## Problem to solve
When you reach the line containing "მსგავსი თემები", begin reproducing the material exactly, stop after the line containing "Quốc Huy là lựa chọn tốt hơn cho sức", and leave out any pictures along the way.

## Records to use
━━━━━━━━━━━━━━━━━━━━

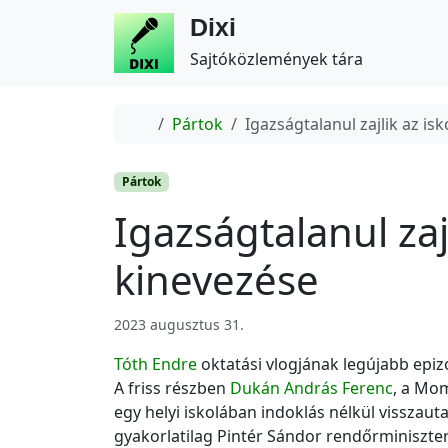
Dixi
Sajtóközlemények tára
Home
Pártok
Igazságtalanul zajlik az i
Pártok
Igazságtalanul zaj
kinevezése
2023 augusztus 31.
Tóth Endre
oktatási vlogjának legújabb epiz
A friss részben
Dukán András Ferenc
, a Mom
egy helyi iskolában indoklás nélkül visszauta
gyakorlatilag Pintér Sándor rendőrminiszter 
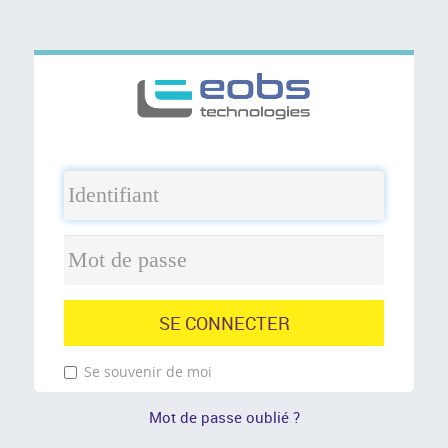
SE CONNECTER
Se souvenir de moi
Mot de passe oublié ?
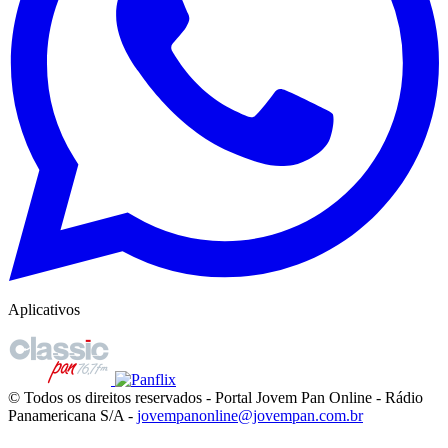
Aplicativos
© Todos os direitos reservados - Portal Jovem Pan Online - Rádio
Panamericana S/A -
jovempanonline@jovempan.com.br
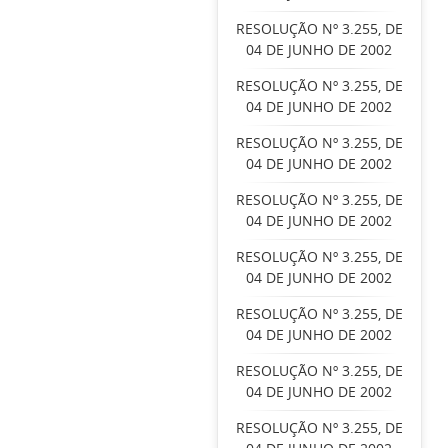
RESOLUÇÃO Nº 3.255, DE
04 DE JUNHO DE 2002
RESOLUÇÃO Nº 3.255, DE
04 DE JUNHO DE 2002
RESOLUÇÃO Nº 3.255, DE
04 DE JUNHO DE 2002
RESOLUÇÃO Nº 3.255, DE
04 DE JUNHO DE 2002
RESOLUÇÃO Nº 3.255, DE
04 DE JUNHO DE 2002
RESOLUÇÃO Nº 3.255, DE
04 DE JUNHO DE 2002
RESOLUÇÃO Nº 3.255, DE
04 DE JUNHO DE 2002
RESOLUÇÃO Nº 3.255, DE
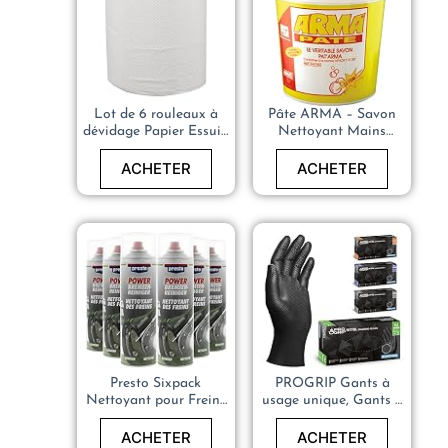
Lot de 6 rouleaux à
Pâte ARMA – Savon
dévidage Papier Essuie
Nettoyant Mains
tout Mécanicien
Mécanique – 750g
ACHETER
ACHETER
Presto Sixpack
PROGRIP Gants à
Nettoyant pour Freins
usage unique, Gants à
Power
usage unique extra
fort, nitrile, 2x plus
ACHETER
ACHETER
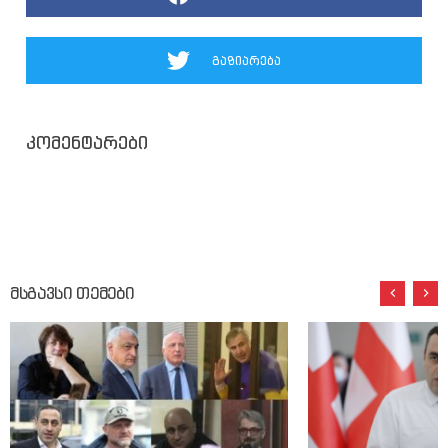
გაზიარება
კომენტარები
მსგავსი თემები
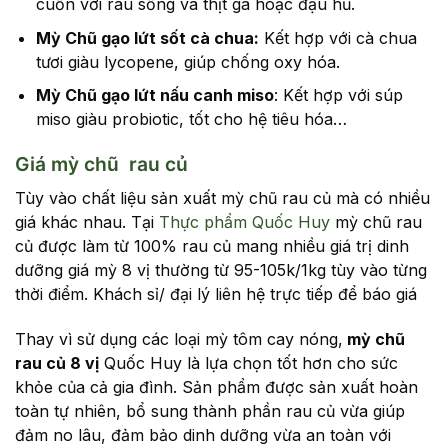
cuốn với rau sống và thịt gà hoặc đậu hũ.
Mỳ Chũ gạo lứt sốt cà chua:
Kết hợp với cà chua
tươi giàu lycopene, giúp chống oxy hóa.
Mỳ Chũ gạo lứt nấu canh miso
: Kết hợp với súp
miso giàu probiotic, tốt cho hệ tiêu hóa…
Giá mỳ chũ rau củ
Tùy vào chất liệu sản xuất mỳ chũ rau củ mà có nhiều
giá khác nhau. Tại
Thực phẩm Quốc Huy
mỳ chũ rau
củ được làm từ 100% rau củ mang nhiều giá trị dinh
dưỡng giá mỳ 8 vị thường từ 95-105k/1kg tùy vào từng
thời điểm. Khách sỉ/ đại lý liên hệ trực tiếp để báo giá
Thay vì sử dụng các loại mỳ tôm cay nóng,
mỳ chũ
rau củ 8 vị
Quốc Huy là lựa chọn tốt hơn cho sức
khỏe của cả gia đình. Sản phẩm được sản xuất hoàn
toàn tự nhiên, bổ sung thành phần rau củ vừa giúp
đảm no lâu, đảm bảo dinh dưỡng vừa an toàn với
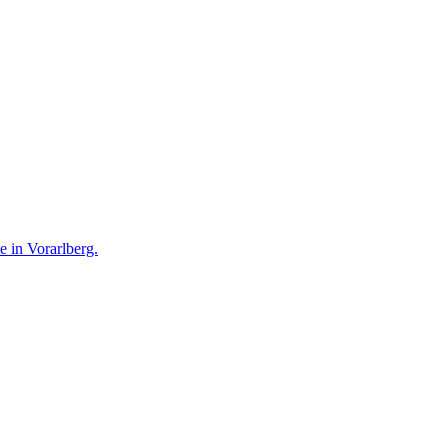
te in Vorarlberg.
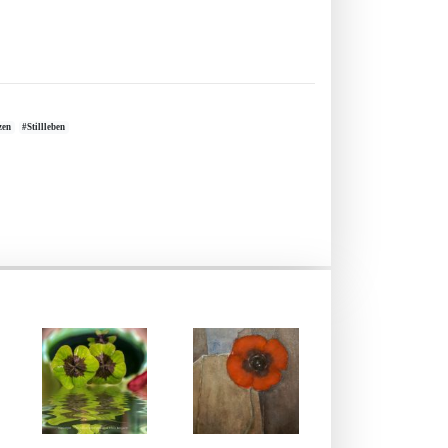
zen
#Stillleben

━━━━━━━━━━━━━━━━━━━━

## Response box
მსგავსი თემები
cuốn với rau sống và thịt gà hoặc đậu hũ.
Mỳ Chũ gạo lứt sốt cà chua:
Kết hợp với cà chua
tươi giàu lycopene, giúp chống oxy hóa.
Mỳ Chũ gạo lứt nấu canh miso
: Kết hợp với súp
miso giàu probiotic, tốt cho hệ tiêu hóa…
Giá mỳ chũ rau củ
Tùy vào chất liệu sản xuất mỳ chũ rau củ mà có nhiều
giá khác nhau. Tại
Thực phẩm Quốc Huy
mỳ chũ rau
củ được làm từ 100% rau củ mang nhiều giá trị dinh
dưỡng giá mỳ 8 vị thường từ 95-105k/1kg tùy vào từng
thời điểm. Khách sỉ/ đại lý liên hệ trực tiếp để báo giá
Thay vì sử dụng các loại mỳ tôm cay nóng,
mỳ chũ
rau củ 8 vị
Quốc Huy là lựa chọn tốt hơn cho sức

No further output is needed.